Exercise goal:
Omit the pictures, and output the rest of the entries exactly as written.

[Stored data]
--- START ---
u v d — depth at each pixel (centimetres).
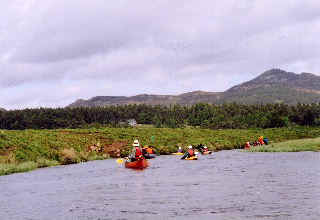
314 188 2077
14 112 19000
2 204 1936
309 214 1518
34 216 1659
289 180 2400
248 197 1900
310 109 15725
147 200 1922
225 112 18750
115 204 1855
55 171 3488
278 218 1477
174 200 1897
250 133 9888
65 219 1596
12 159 3900
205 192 2088
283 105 17900
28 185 2592
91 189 2325
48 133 6078
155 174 2991
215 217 1533
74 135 6412
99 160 4841
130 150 5791
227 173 2902
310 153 4762
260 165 3403
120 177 2862
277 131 10794
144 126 19750
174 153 5741
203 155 5169
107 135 6969
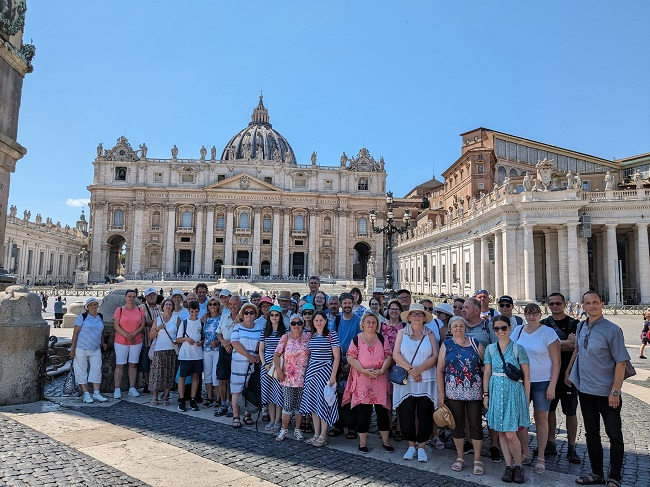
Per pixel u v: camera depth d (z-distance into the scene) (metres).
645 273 41.22
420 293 69.25
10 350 9.11
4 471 5.79
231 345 9.20
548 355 7.17
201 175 95.19
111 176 93.56
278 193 94.75
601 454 6.46
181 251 97.94
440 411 6.75
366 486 6.07
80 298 54.59
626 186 53.84
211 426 8.66
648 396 11.66
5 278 12.03
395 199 97.00
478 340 7.72
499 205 42.09
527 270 40.38
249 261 94.06
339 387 8.52
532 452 7.92
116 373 10.68
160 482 5.81
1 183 11.98
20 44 12.75
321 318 8.08
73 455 6.55
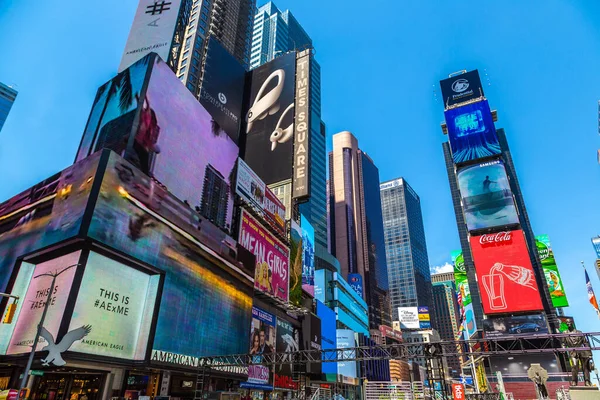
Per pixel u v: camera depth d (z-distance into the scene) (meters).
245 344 51.41
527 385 81.62
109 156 35.72
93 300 31.81
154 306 36.91
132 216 36.69
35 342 25.86
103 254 33.56
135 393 35.09
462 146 119.19
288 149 89.50
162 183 43.28
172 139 46.69
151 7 87.75
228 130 95.31
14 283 34.78
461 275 191.75
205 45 102.69
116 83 48.03
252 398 53.72
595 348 29.50
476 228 105.81
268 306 65.31
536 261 159.25
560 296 150.75
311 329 77.69
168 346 37.12
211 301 45.62
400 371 136.62
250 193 64.81
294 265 76.56
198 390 39.16
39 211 37.41
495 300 95.88
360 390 109.88
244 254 56.09
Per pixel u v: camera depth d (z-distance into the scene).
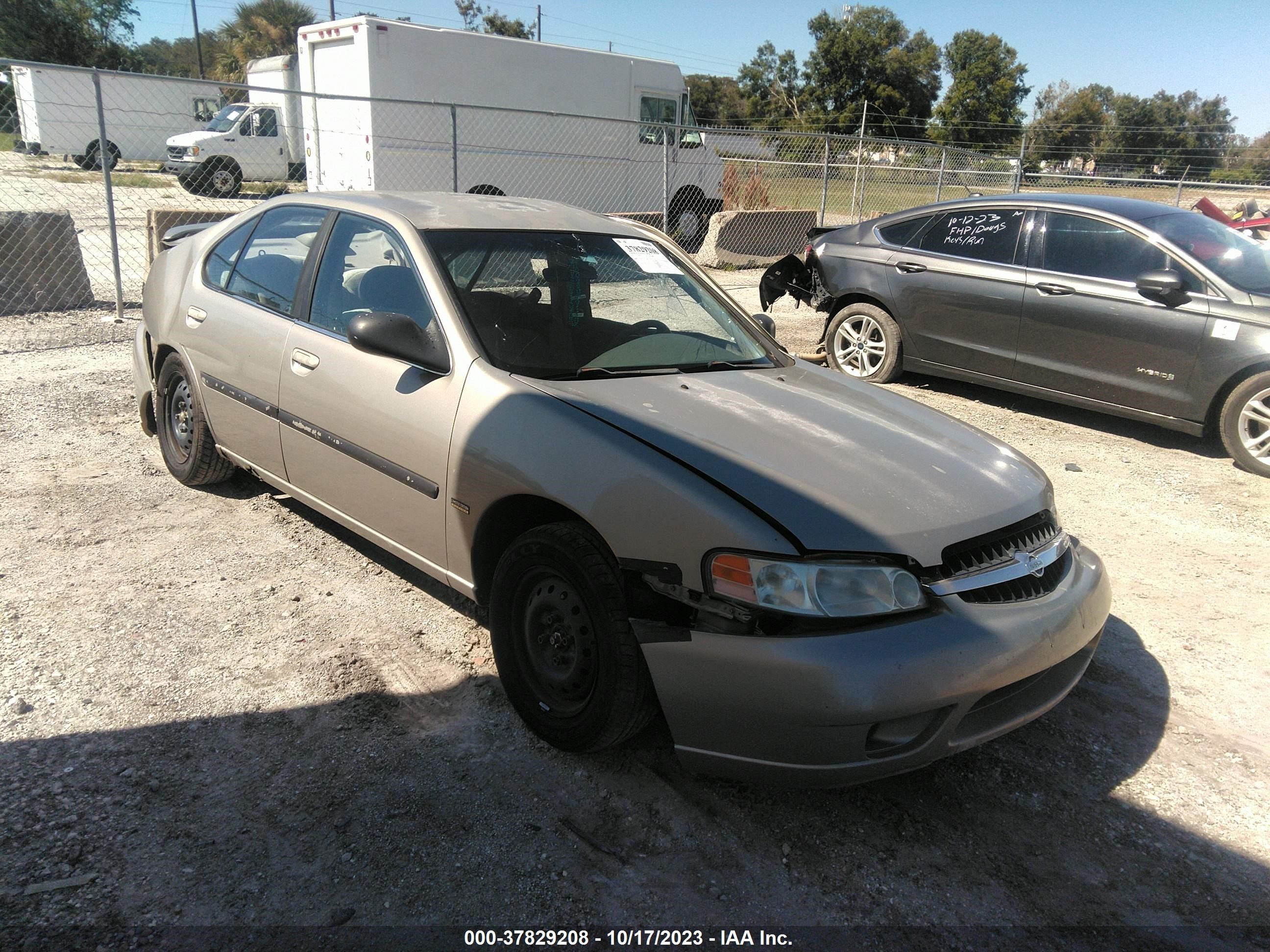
--- END ---
Answer to the exercise:
u v d — depth at each pixel (centimetres).
314 188 2077
14 112 19000
2 204 1936
309 214 1518
34 216 1659
289 180 2400
248 197 1900
310 109 15725
147 200 1922
225 112 18750
115 204 1855
55 171 3488
278 218 1477
174 200 1897
250 133 9888
65 219 1596
12 159 3900
205 192 2088
283 105 17900
28 185 2592
91 189 2325
48 133 6078
155 174 2991
215 217 1533
74 135 6412
99 160 4841
130 150 5791
227 173 2902
310 153 4762
260 165 3403
120 177 2862
277 131 10794
144 126 19750
174 153 5741
203 155 5169
107 135 6969
Per pixel u v: camera depth d (z-distance into the scene) (metres).
645 273 41.22
420 293 69.25
10 350 9.11
4 471 5.79
231 345 9.20
548 355 7.17
201 175 95.19
111 176 93.56
278 193 94.75
601 454 6.46
181 251 97.94
440 411 6.75
366 486 6.07
80 298 54.59
626 186 53.84
211 426 8.66
648 396 11.66
5 278 12.03
395 199 97.00
478 340 7.72
499 205 42.09
527 270 40.38
249 261 94.06
339 387 8.52
532 452 7.92
116 373 10.68
160 482 5.81
1 183 11.98
20 44 12.75
321 318 8.08
73 455 6.55
Per pixel u v: camera depth d (z-distance into the scene) (meters).
245 344 51.41
527 385 81.62
109 156 35.72
93 300 31.81
154 306 36.91
132 216 36.69
35 342 25.86
103 254 33.56
135 393 35.09
462 146 119.19
288 149 89.50
162 183 43.28
172 139 46.69
151 7 87.75
228 130 95.31
14 283 34.78
461 275 191.75
205 45 102.69
116 83 48.03
252 398 53.72
595 348 29.50
476 228 105.81
268 306 65.31
536 261 159.25
560 296 150.75
311 329 77.69
168 346 37.12
211 301 45.62
400 371 136.62
250 193 64.81
294 265 76.56
198 390 39.16
39 211 37.41
495 300 95.88
360 390 109.88
244 254 56.09
Per pixel u v: camera depth d (z-distance into the scene).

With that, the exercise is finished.